Given data >>
+++
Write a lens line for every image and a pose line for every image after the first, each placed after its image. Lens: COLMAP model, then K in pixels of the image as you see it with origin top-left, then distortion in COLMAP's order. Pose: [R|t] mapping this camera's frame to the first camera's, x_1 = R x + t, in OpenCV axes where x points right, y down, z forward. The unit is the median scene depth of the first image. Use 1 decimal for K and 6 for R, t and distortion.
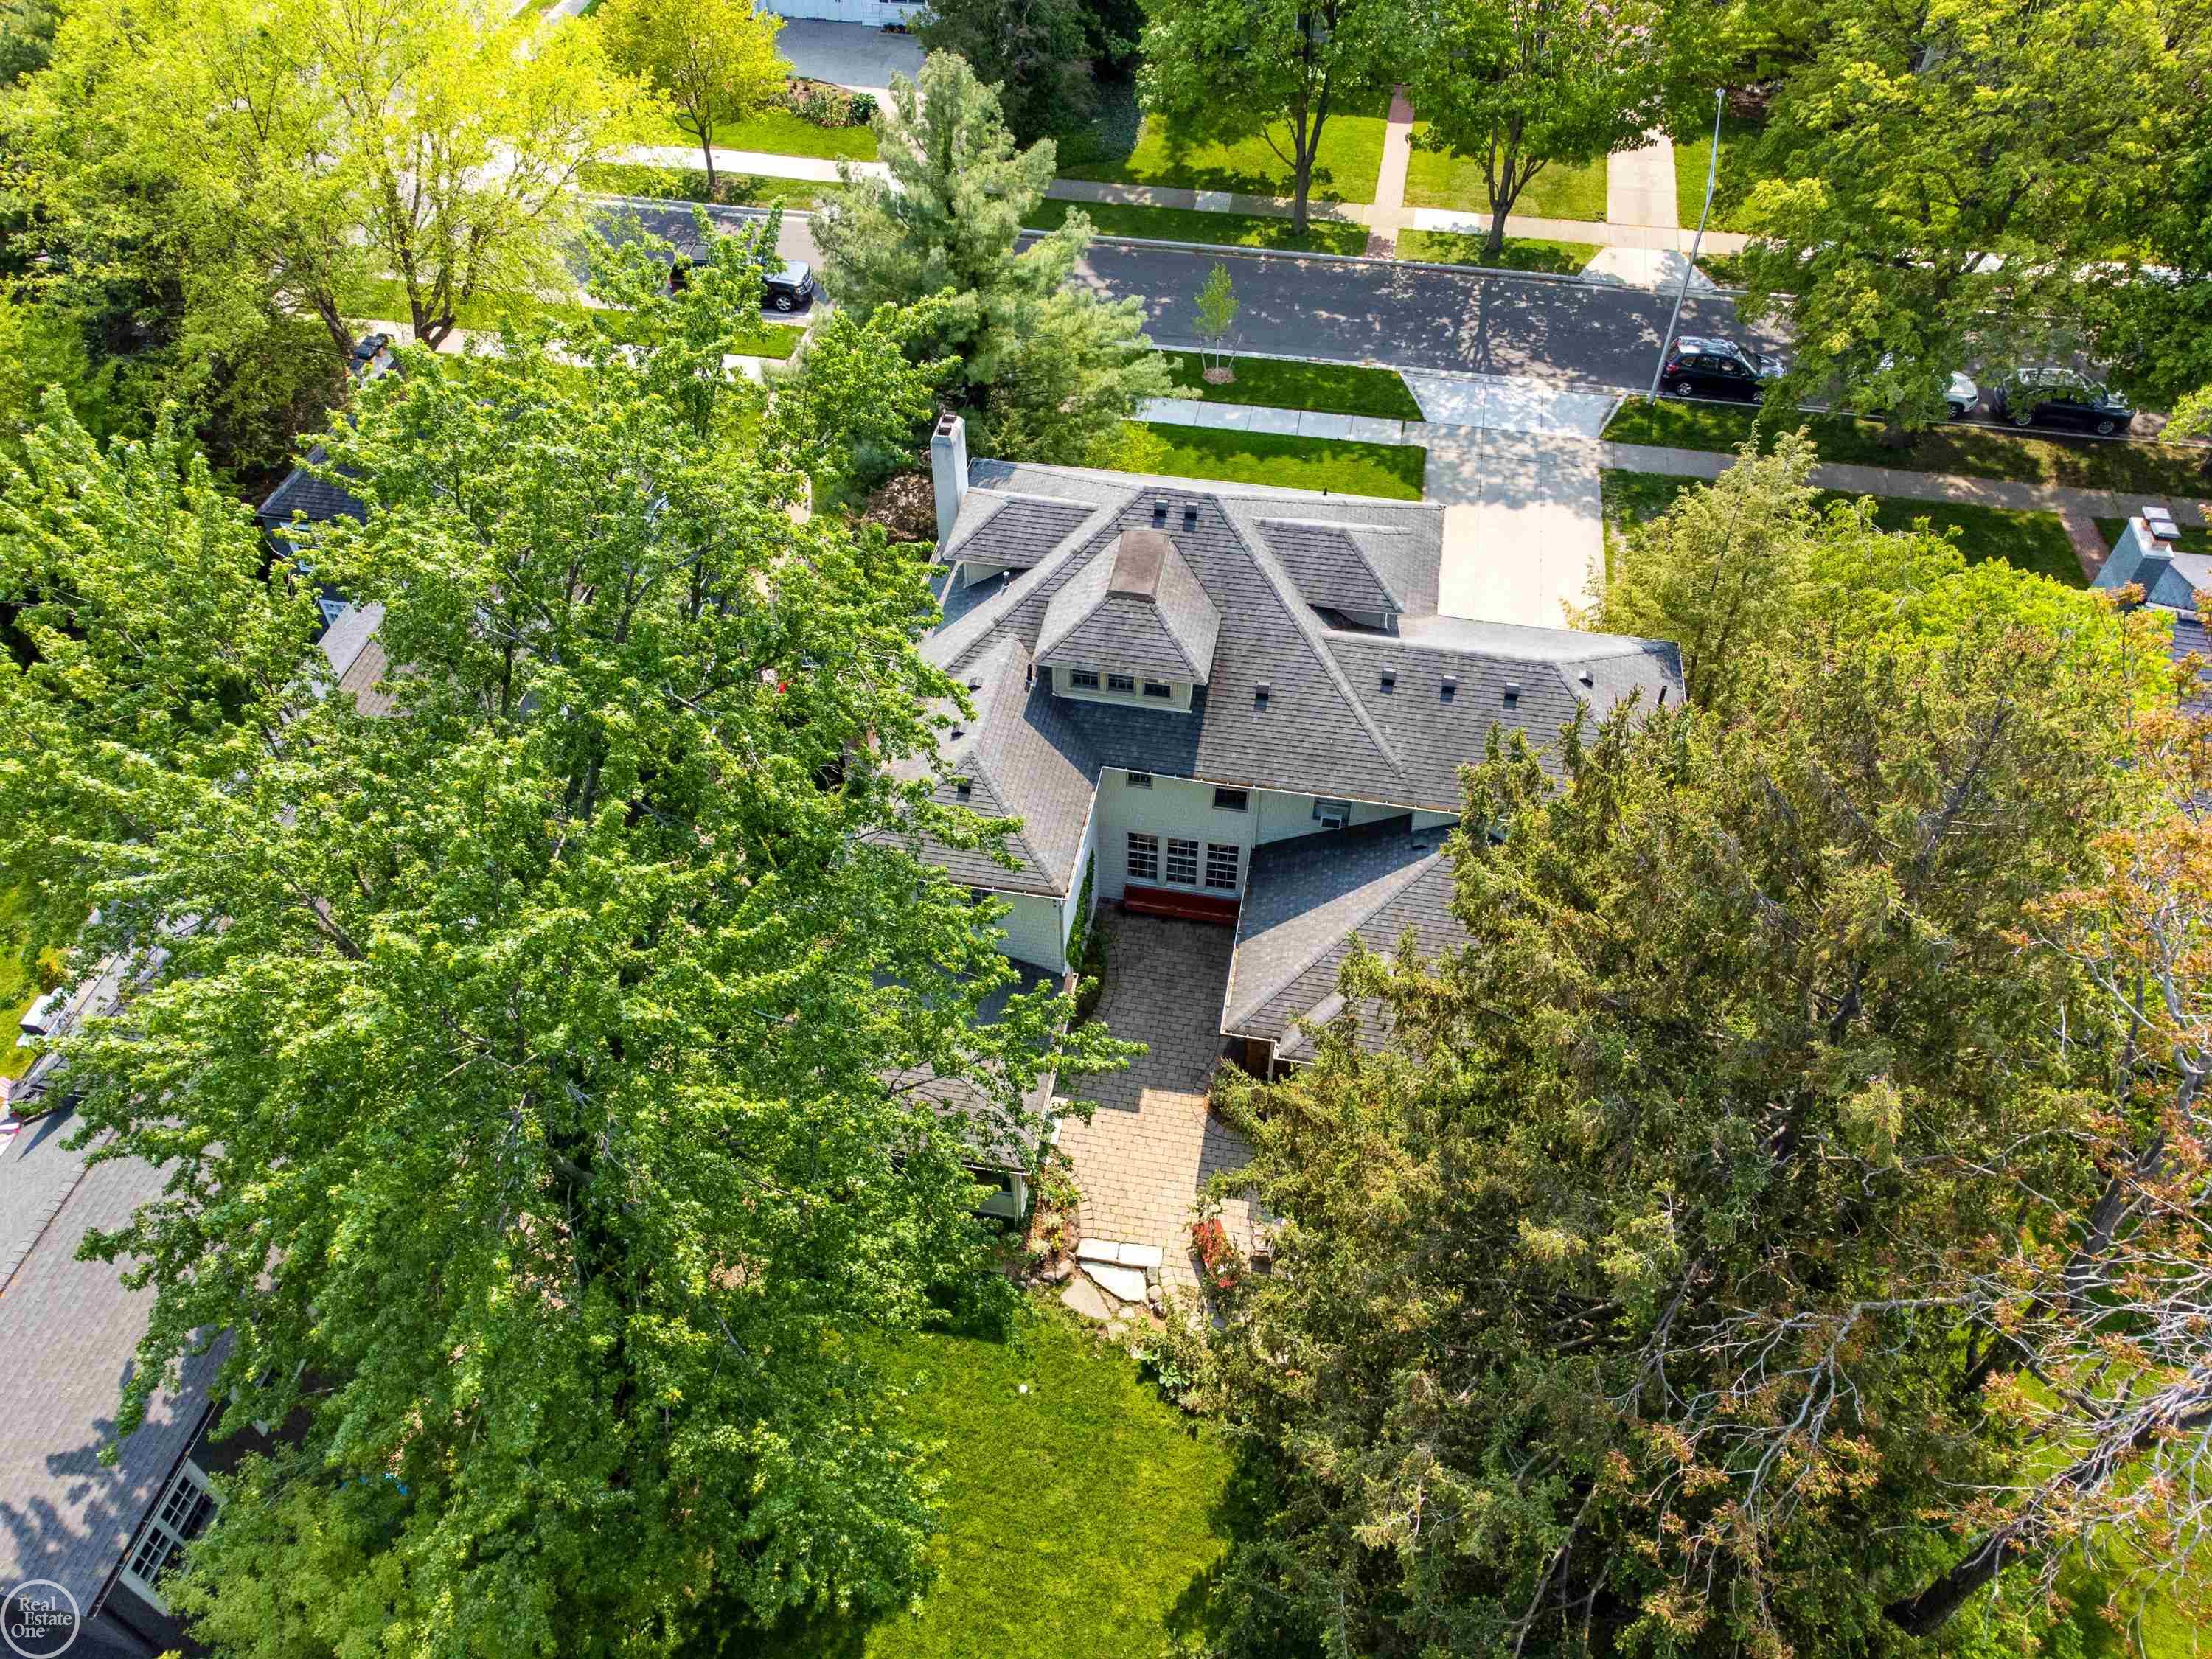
lens RADIAL K [[1612.6, 0, 1106.0], [0, 1612.6, 829.5], [0, 0, 1]] dist [0.003449, 0.002496]
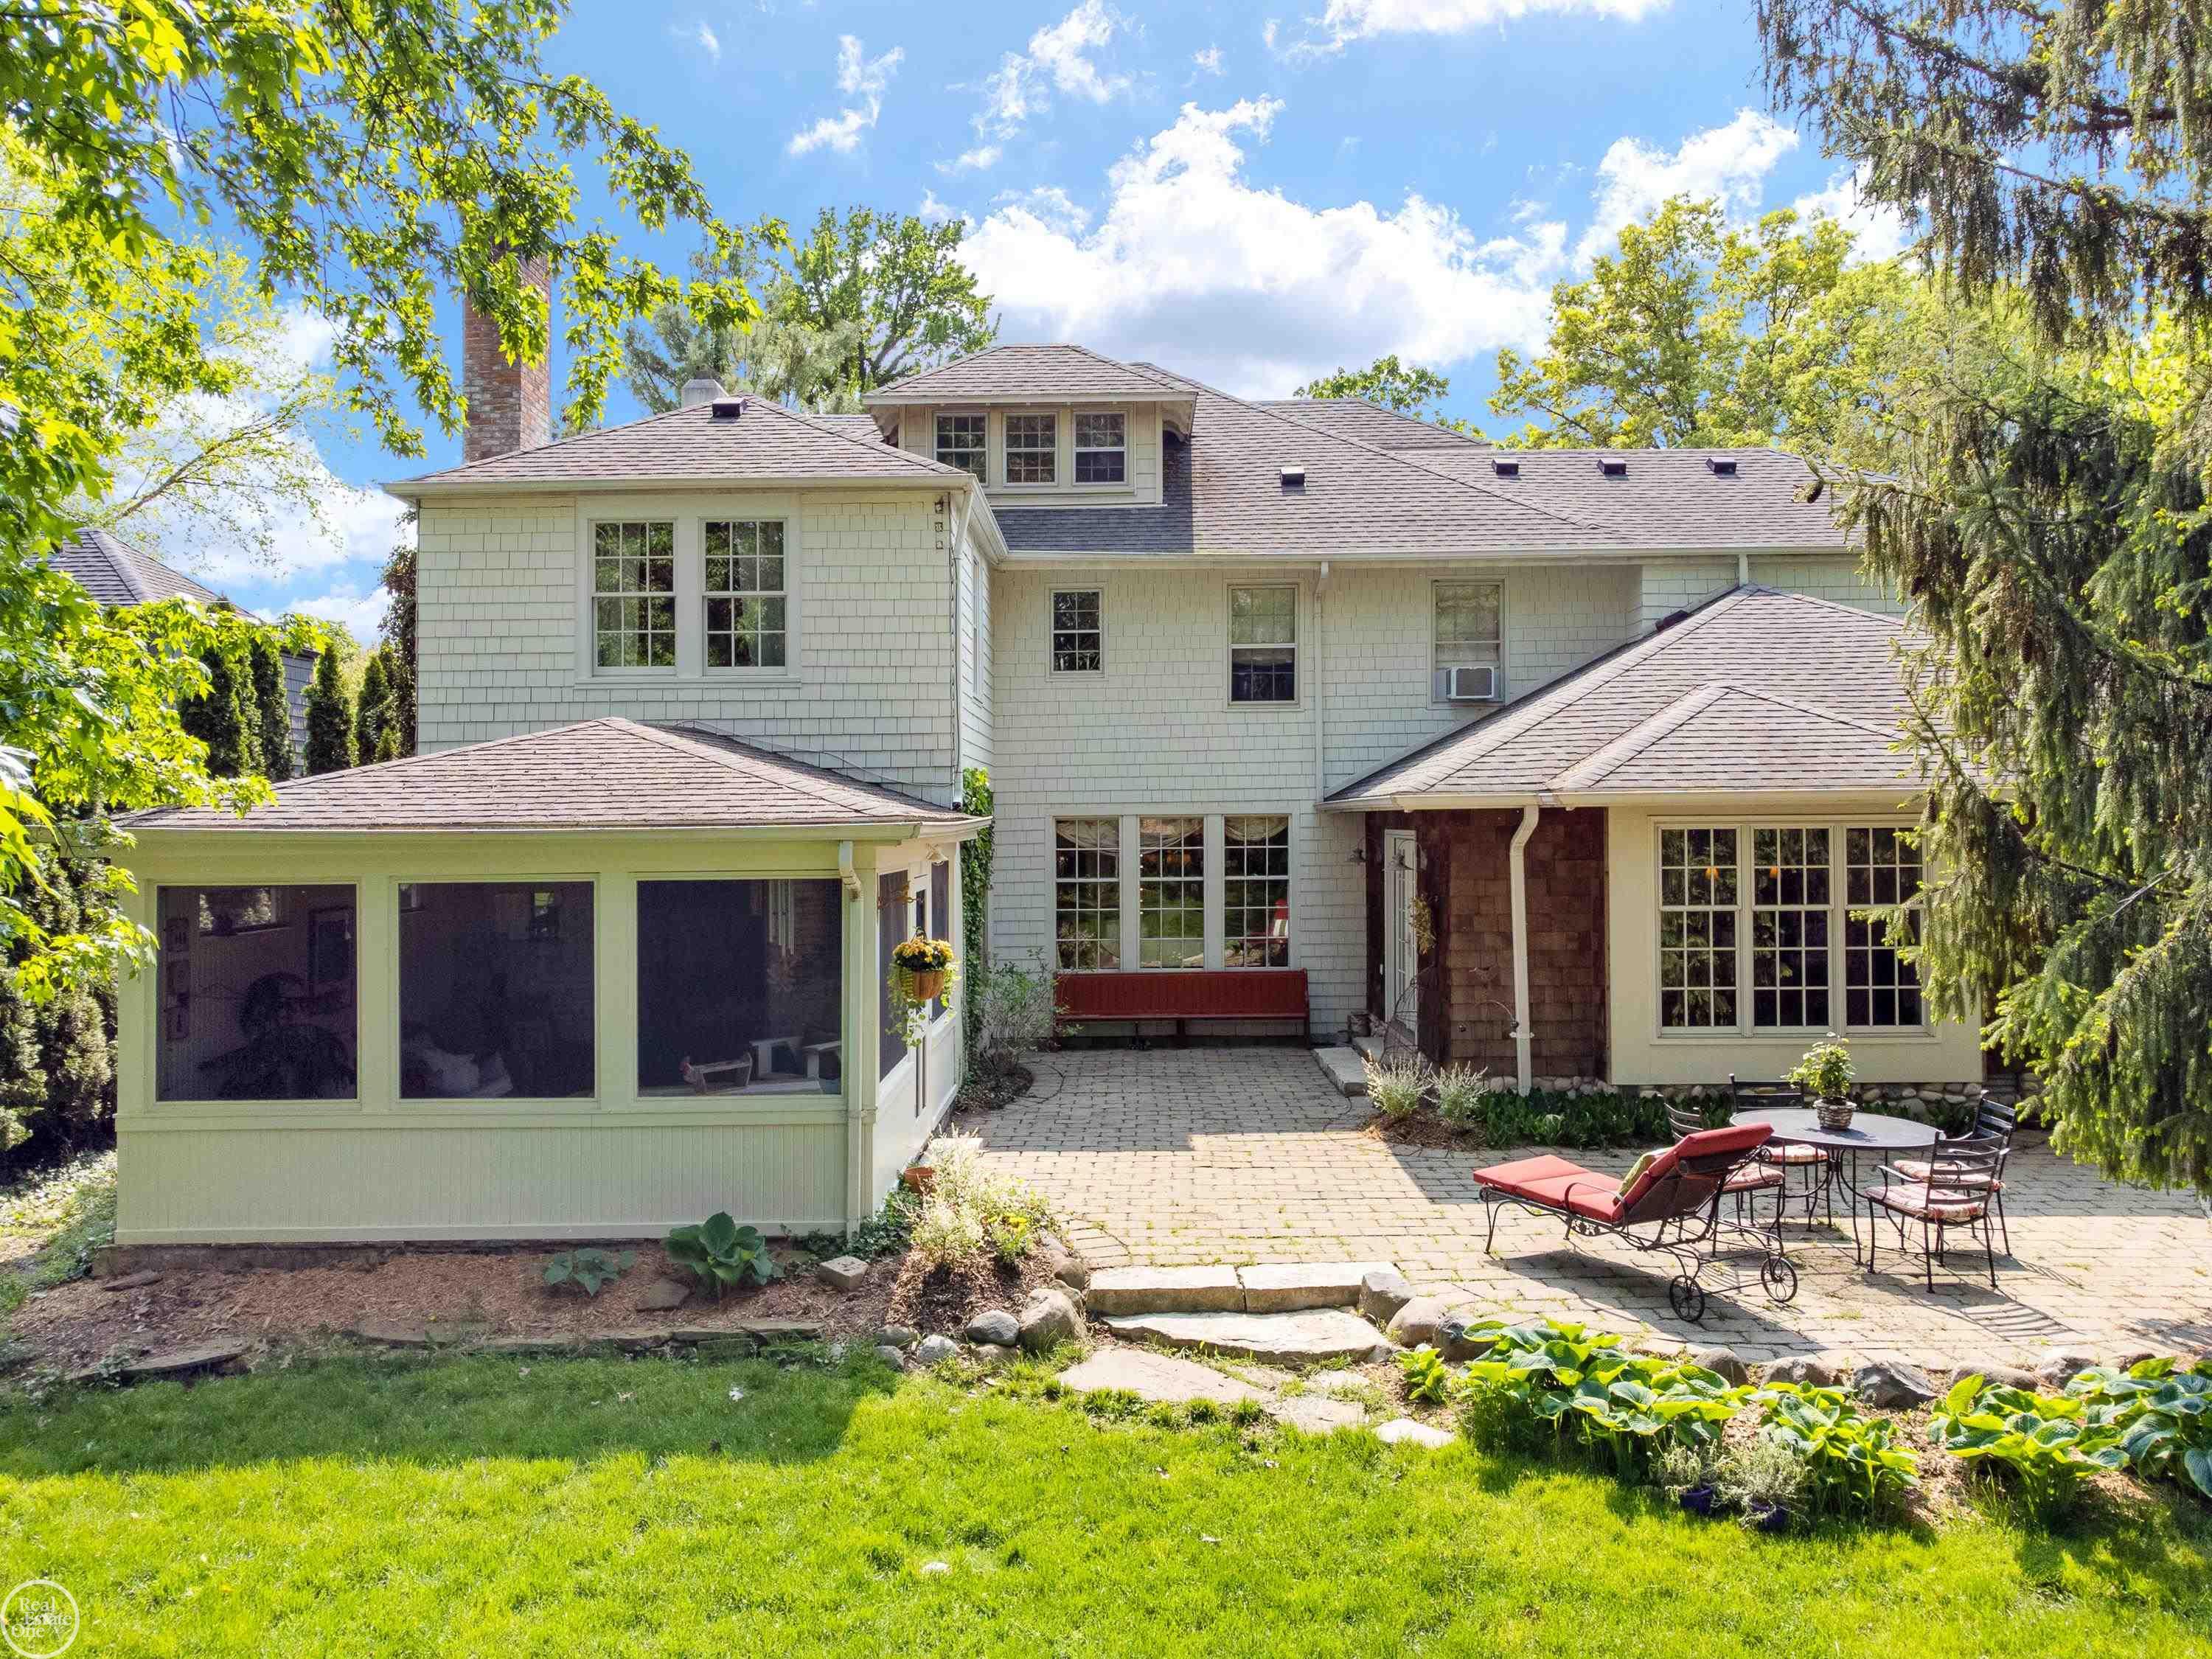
lens RADIAL K [[1612.6, 0, 1106.0], [0, 1612.6, 829.5], [0, 0, 1]] dist [0.003449, 0.002496]
pose [[0.987025, -0.011172, 0.160175, -0.056322], [0.122632, 0.696389, -0.707109, 0.399164], [-0.103645, 0.717577, 0.688724, 0.769608]]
+++
Task >>
Rewrite the lines above with "pose line" changed to "pose entry" and nothing else altered. Leave out the pictures.

Answer to this exercise >>
Write a lens line for every image and a pose entry for every image after the first, each placed after its image. Lens: COLMAP model, then K in pixels of the image as you see it with origin top-left, then distortion in COLMAP's order. Pose: [R|t] mapping this camera's frame to the first camera's, x_1 = R x + t, in OpenCV axes where x points right, y down, z forward. The unit is the median scene depth of the first image. Use 1 decimal for K and 6 for R, t and distortion.
lens RADIAL K [[1612.6, 0, 1106.0], [0, 1612.6, 829.5], [0, 0, 1]] dist [0.003449, 0.002496]
lens RADIAL K [[1612.6, 0, 1106.0], [0, 1612.6, 829.5], [0, 0, 1]] dist [0.003449, 0.002496]
pose [[0.987025, -0.011172, 0.160175, -0.056322], [0.122632, 0.696389, -0.707109, 0.399164], [-0.103645, 0.717577, 0.688724, 0.769608]]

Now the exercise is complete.